## ACTIVITY LIST:
#1 Using the accounting policies text, explain why acquired technology rights are amortized. Answer in one to three sentences.
#2 From the accounting policies text, extract the passage from "The determination as" up to and including "our best estimates.".

═══ TEXT BLOCK ═══

Acquired Technology Rights
Acquired technology rights are carried at cost less accumulated amortization and are comprised of licenses to technology covered by patents held by third parties or acquired by the Company. Amortization is computed over the estimated useful life of the underlying patents, which has historically ranged from one to thirteen years. SFAS 142 requires purchased intangible assets other than goodwill to be amortized over their useful lives unless these lives are determined to be indefinite.
The determination as to whether a write-down of intangible assets, including acquired technology rights, is necessary involves significant judgment based on short-term and long-term projections of our operations. The assumptions supporting the estimated future cash flows of the reporting unit, including profit margins, long-term forecasts of the amounts and timing of overall market growth and our percentage of that market, discount rates and terminal growth rates, reflect our best estimates.
Impairment of Long-lived Assets
Long-lived assets and certain identifiable intangible assets are reviewed for impairment when events or changes in circumstances indicate that the carrying amount of such assets may not be recoverable. Determination of recoverability is based on an estimate of undiscounted future cash flows resulting from the use of the asset and its eventual disposition. In the event that such cash flows are not expected to be sufficient to recover the carrying amount of the assets, the assets are written down to their estimated fair values.
Income tax expense is based on pretax financial accounting income. Under the asset and liability method, deferred tax assets and liabilities are determined based on the difference between the financial statement and tax basis of assets and liabilities using enacted tax rates in effect for the year in which the differences are expected to reverse. We must assess the likelihood that the resulting deferred tax assets will be realized. To the extent we believe that realization is not more likely than not, we establish a valuation allowance. Significant estimates are required in determining our provision for income taxes, our deferred tax assets and liabilities, and any valuation allowance to be recorded against our deferred tax assets. Some of these estimates are based on interpretations of existing tax laws or regulations. We believe that our estimates are reasonable and that our reserves for income tax related uncertainties are adequate. Various internal and external factors may have favorable or unfavorable effects on our future effective tax rate. These factors include, but are not limited to, changes in tax laws, regulations and/or rates, changing interpretations of existing tax laws or regulations, changes in the valuation of our deferred tax assets or liabilities, future levels of research and development spending, nondeductible expenses, changes in overall levels, character, geographical mix of pretax earnings, and ultimate outcomes of income tax audits.

═══ DATASET EXCERPTS ═══

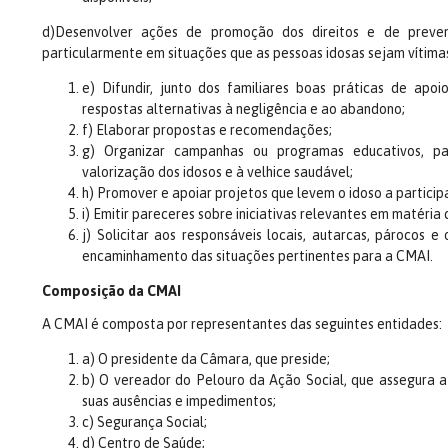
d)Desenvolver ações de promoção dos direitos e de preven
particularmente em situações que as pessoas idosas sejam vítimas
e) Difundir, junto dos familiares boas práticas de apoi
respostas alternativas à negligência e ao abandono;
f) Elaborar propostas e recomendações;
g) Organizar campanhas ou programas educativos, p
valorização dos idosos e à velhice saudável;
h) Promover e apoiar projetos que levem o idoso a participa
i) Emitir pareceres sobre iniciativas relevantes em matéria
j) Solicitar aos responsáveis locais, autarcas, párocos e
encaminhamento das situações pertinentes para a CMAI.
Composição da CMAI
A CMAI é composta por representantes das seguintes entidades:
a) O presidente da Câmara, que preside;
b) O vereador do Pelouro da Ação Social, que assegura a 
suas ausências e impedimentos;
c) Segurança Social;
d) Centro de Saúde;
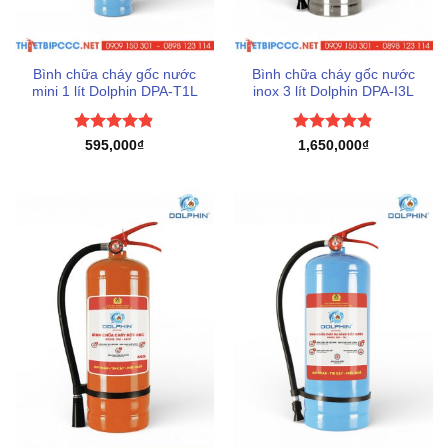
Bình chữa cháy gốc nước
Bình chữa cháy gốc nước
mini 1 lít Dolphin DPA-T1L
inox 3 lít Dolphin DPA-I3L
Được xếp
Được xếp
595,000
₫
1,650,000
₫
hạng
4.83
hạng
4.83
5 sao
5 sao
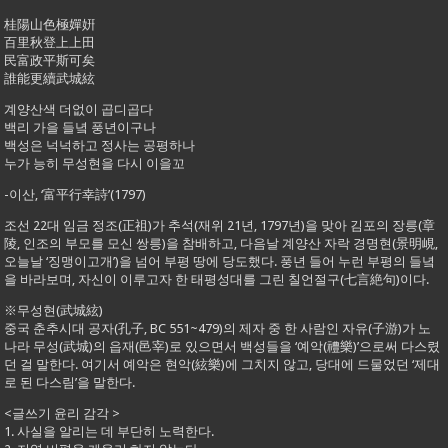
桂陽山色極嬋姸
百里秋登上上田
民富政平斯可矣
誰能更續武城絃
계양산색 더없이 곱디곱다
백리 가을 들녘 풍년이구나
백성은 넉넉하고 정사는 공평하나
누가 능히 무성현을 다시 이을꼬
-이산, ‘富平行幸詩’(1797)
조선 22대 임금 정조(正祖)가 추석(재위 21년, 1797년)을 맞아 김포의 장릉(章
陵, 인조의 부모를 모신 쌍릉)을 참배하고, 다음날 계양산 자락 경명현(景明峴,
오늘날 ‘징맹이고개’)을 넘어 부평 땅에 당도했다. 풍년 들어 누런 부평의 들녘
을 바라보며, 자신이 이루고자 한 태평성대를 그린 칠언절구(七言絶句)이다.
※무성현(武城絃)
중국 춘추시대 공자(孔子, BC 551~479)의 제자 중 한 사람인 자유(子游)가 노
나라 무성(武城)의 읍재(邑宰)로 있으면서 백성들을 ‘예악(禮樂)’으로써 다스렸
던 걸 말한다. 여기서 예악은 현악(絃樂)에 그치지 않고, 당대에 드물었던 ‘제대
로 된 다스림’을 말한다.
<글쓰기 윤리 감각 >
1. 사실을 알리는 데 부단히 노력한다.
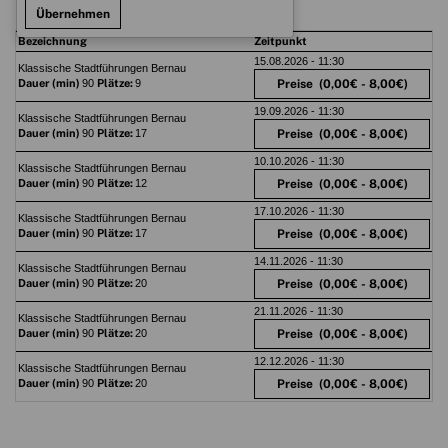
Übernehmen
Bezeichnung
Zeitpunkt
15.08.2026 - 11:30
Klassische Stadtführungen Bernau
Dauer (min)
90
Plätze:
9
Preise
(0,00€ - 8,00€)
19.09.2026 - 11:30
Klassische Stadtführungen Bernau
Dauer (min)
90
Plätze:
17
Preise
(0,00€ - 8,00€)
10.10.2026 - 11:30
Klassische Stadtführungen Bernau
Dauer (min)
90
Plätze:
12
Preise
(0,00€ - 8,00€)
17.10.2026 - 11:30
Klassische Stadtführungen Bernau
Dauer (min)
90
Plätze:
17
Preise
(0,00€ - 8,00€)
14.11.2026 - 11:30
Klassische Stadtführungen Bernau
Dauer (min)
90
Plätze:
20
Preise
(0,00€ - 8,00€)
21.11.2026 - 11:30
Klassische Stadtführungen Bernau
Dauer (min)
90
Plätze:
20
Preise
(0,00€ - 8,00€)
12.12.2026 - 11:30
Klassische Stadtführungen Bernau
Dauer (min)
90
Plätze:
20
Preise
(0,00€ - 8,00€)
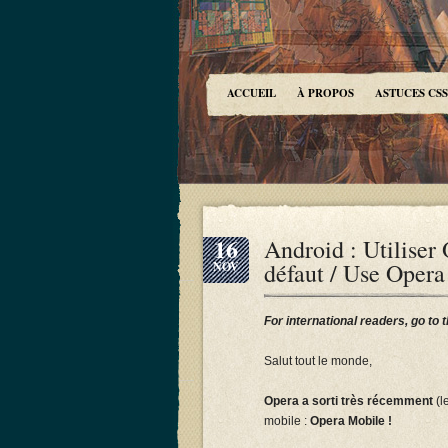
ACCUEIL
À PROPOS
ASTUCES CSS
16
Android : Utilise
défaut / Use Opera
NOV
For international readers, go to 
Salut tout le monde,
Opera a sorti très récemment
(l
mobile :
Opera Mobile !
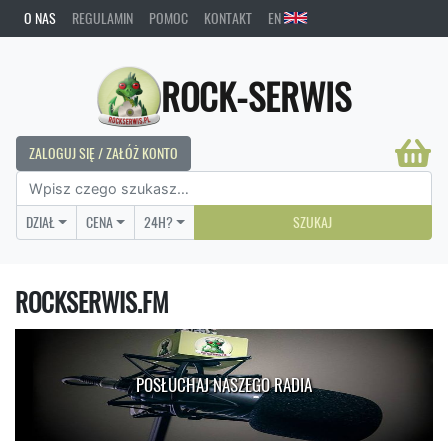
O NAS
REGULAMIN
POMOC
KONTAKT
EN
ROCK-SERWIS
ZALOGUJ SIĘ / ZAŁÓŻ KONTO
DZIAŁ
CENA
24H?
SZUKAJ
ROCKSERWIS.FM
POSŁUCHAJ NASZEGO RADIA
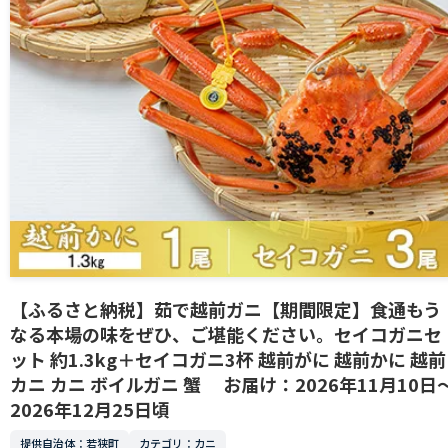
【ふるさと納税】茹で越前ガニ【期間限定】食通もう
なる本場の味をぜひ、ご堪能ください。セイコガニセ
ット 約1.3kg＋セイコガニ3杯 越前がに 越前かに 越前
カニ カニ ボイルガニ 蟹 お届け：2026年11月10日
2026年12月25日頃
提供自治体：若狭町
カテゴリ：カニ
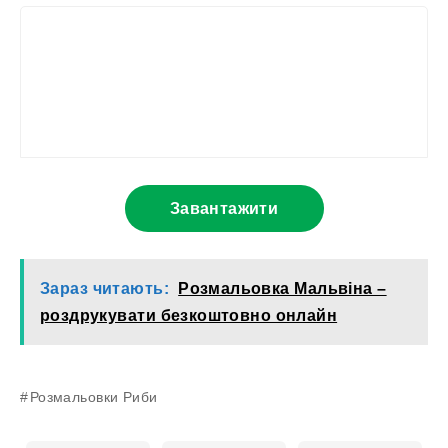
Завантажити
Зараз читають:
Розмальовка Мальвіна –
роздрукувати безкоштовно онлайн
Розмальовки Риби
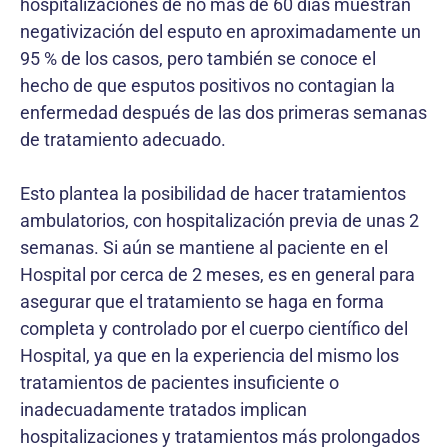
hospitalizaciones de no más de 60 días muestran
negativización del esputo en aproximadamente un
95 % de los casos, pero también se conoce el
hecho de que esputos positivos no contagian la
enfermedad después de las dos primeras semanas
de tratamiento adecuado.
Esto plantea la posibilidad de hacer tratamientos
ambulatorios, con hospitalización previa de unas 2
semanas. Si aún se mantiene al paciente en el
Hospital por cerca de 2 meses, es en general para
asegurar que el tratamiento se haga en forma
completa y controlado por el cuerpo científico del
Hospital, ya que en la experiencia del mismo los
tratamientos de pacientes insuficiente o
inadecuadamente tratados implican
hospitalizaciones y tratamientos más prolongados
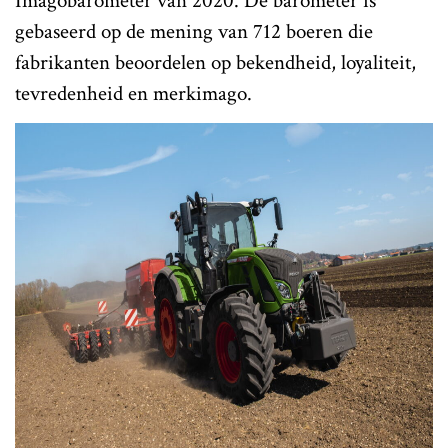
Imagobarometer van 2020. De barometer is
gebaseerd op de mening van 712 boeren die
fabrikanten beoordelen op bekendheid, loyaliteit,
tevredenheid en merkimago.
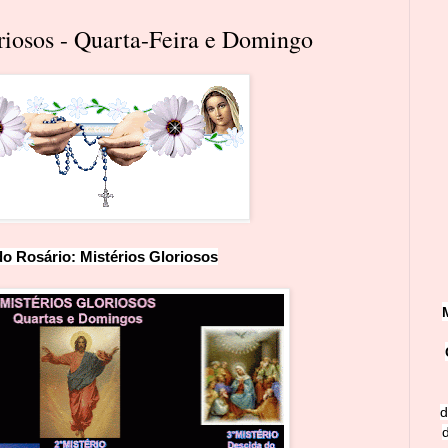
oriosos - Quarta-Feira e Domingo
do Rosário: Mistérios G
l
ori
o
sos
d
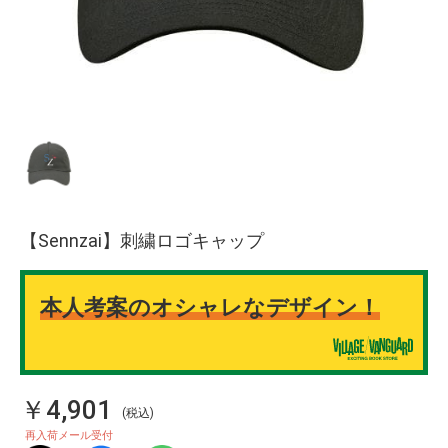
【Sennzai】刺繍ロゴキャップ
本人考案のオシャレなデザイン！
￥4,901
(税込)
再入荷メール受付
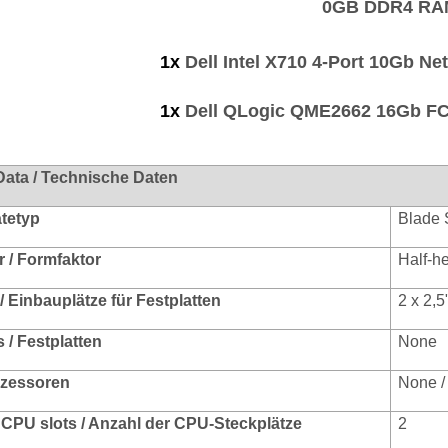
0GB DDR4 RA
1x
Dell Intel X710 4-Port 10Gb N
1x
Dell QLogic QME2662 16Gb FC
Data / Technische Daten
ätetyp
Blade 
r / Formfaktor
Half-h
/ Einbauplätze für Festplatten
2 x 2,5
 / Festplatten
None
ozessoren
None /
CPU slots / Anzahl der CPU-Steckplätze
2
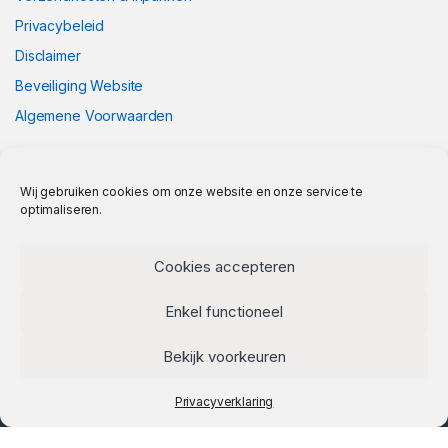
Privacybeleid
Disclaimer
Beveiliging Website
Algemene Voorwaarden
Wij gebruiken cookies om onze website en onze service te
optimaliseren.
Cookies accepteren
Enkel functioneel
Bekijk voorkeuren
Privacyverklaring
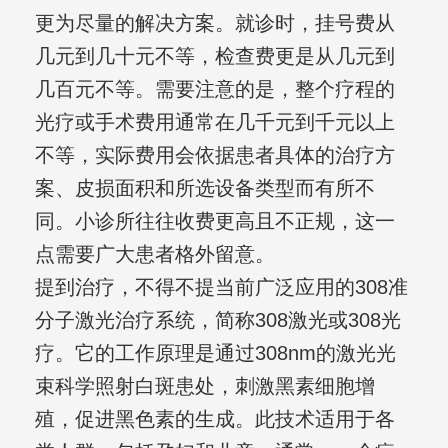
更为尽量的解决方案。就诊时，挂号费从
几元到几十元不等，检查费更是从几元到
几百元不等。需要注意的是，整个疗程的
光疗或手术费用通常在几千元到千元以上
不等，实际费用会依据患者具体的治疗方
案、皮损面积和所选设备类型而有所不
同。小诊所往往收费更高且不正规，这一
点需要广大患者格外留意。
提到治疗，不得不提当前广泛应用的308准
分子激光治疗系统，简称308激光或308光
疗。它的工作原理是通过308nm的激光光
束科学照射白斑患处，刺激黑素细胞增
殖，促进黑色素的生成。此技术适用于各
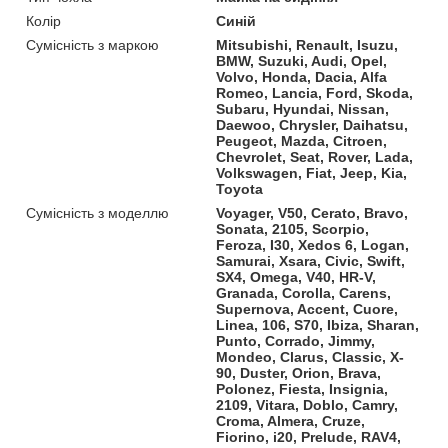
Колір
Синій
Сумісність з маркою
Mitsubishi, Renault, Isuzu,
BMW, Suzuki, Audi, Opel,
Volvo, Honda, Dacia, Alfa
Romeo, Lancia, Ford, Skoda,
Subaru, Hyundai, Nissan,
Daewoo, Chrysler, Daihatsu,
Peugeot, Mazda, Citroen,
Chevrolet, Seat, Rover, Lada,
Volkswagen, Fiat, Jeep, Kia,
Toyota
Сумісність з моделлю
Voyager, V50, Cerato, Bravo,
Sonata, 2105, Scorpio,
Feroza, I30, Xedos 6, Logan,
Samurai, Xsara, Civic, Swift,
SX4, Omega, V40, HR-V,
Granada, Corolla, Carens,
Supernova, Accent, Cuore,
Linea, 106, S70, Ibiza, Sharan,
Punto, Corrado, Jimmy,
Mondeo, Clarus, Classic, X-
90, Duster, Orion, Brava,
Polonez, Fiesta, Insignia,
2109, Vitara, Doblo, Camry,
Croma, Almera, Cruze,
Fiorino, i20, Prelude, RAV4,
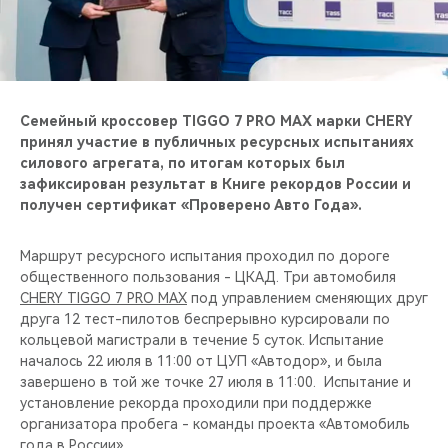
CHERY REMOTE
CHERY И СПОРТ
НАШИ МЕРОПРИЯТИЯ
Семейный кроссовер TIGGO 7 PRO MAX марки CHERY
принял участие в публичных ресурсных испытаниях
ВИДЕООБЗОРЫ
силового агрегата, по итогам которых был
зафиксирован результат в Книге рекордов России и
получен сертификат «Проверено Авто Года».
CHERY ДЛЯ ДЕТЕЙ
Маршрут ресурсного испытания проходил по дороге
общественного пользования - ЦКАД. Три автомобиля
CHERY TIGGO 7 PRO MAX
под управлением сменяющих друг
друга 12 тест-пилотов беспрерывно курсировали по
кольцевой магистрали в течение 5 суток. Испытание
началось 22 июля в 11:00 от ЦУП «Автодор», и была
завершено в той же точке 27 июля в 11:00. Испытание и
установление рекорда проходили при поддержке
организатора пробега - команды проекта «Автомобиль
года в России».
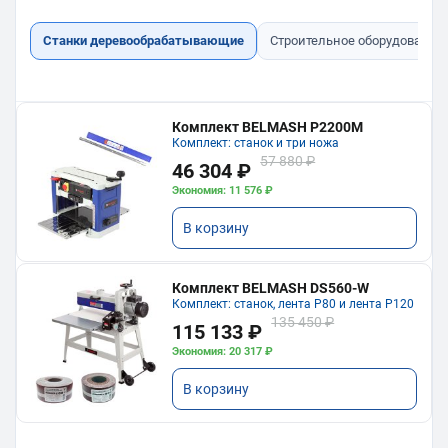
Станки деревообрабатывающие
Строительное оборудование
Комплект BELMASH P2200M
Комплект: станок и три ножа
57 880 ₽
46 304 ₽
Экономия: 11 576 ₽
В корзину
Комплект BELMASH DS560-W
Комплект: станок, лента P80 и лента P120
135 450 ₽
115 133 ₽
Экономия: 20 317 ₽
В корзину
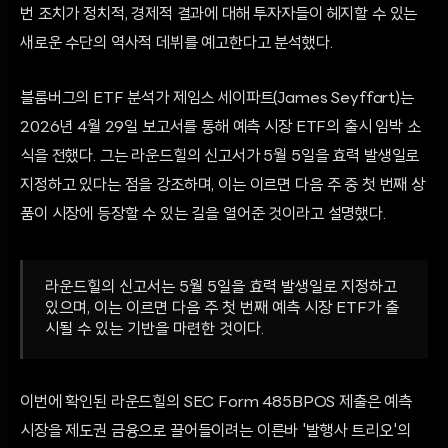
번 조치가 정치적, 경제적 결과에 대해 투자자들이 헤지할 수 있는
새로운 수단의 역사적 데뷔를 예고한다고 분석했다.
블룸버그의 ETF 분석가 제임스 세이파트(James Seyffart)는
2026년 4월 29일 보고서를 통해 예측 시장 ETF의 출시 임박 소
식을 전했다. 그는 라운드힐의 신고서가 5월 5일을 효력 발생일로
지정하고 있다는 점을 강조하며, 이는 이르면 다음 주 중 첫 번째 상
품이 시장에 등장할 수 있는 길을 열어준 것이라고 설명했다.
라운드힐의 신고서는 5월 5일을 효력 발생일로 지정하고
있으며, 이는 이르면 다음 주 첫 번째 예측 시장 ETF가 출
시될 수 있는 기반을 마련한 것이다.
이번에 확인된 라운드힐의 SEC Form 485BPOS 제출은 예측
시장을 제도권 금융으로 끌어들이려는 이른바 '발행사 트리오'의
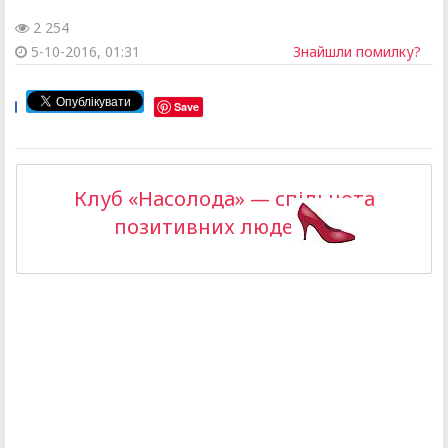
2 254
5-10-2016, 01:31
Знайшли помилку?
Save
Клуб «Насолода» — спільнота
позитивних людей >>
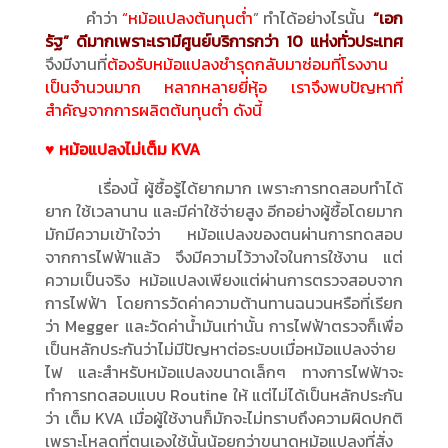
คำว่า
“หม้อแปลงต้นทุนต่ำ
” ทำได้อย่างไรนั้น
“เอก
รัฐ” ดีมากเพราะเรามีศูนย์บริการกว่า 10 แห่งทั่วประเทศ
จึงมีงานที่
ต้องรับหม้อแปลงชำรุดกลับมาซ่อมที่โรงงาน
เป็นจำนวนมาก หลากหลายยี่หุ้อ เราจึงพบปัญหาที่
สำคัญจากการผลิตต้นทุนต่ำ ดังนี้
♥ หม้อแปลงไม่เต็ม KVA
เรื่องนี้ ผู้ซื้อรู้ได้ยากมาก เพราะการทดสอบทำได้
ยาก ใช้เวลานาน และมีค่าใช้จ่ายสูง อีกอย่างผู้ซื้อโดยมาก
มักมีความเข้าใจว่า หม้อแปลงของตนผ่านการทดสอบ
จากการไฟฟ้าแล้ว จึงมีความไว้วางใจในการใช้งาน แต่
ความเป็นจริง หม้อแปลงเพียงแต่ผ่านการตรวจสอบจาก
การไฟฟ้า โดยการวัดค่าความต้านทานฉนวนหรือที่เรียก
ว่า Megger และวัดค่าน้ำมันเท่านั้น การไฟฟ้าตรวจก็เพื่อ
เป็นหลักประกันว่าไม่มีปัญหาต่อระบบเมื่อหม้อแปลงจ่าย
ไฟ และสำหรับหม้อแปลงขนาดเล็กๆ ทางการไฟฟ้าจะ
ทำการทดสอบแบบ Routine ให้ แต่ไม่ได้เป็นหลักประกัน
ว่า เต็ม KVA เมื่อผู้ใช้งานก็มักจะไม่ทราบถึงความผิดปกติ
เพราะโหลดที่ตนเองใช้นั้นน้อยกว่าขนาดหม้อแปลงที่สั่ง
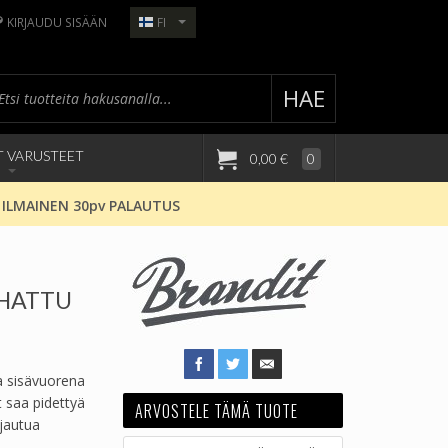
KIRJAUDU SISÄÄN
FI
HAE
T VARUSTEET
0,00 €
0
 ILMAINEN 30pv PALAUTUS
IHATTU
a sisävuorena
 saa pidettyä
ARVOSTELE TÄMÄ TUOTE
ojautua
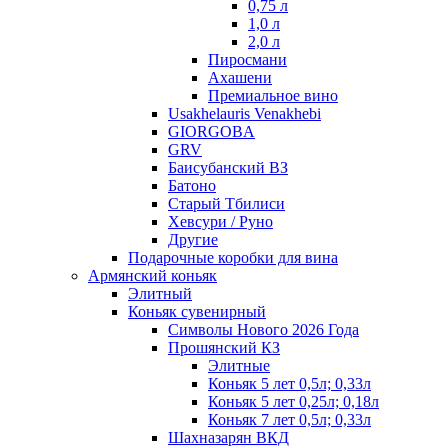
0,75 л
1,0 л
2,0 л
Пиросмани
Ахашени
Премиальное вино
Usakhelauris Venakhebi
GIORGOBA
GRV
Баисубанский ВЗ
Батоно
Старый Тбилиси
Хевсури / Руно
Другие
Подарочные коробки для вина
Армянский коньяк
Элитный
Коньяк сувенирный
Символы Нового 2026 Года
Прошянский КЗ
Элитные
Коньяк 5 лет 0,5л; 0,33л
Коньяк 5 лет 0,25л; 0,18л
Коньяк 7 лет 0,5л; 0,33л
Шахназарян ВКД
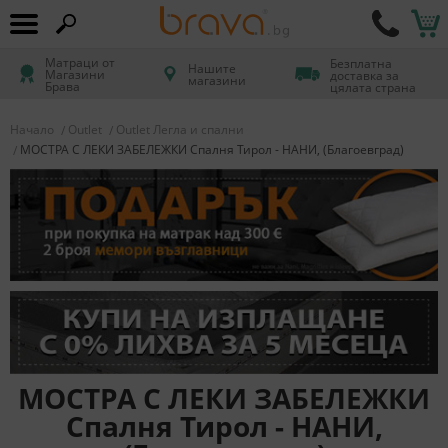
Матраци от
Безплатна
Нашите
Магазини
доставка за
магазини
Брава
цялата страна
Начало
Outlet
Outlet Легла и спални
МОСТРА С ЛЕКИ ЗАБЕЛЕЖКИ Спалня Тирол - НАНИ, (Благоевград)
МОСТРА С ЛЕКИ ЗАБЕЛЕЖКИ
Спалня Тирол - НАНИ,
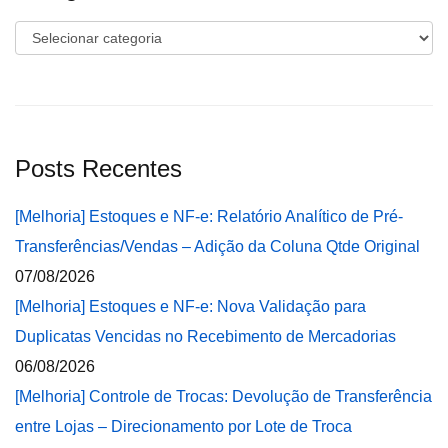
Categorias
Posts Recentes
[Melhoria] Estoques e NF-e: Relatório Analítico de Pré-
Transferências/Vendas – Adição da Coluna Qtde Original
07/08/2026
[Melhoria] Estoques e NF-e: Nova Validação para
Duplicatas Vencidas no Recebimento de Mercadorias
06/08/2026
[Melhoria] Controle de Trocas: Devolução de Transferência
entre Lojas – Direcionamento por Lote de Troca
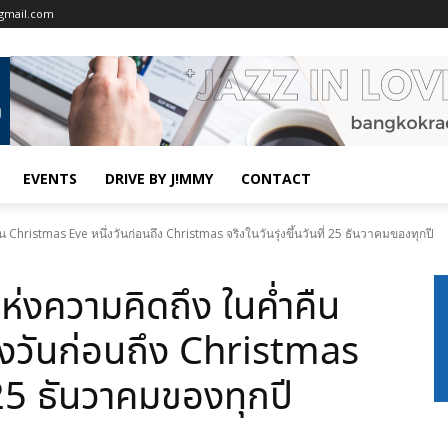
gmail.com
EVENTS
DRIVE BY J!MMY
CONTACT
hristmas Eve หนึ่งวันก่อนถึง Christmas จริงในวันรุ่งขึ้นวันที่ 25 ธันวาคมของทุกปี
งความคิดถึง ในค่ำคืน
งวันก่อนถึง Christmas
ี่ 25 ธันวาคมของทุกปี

═══

## SOLVED PROBLEMS:
#1 Acquired technology rights are purchased intangible assets other than goodwill, and SFAS 142 requires such assets to be amortized over their useful lives unless those lives are determined to be indefinite. Amortization is computed over the estimated useful life of the underlying patents.

#2
The determination as to whether a write-down of intangible assets, including acquired technology rights, is necessary involves significant judgment based on short-term and long-term projections of our operations. The assumptions supporting the estimated future cash flows of the reporting unit, including profit margins, long-term forecasts of the amounts and timing of overall market growth and our percentage of that market, discount rates and terminal growth rates, reflect our best estimates.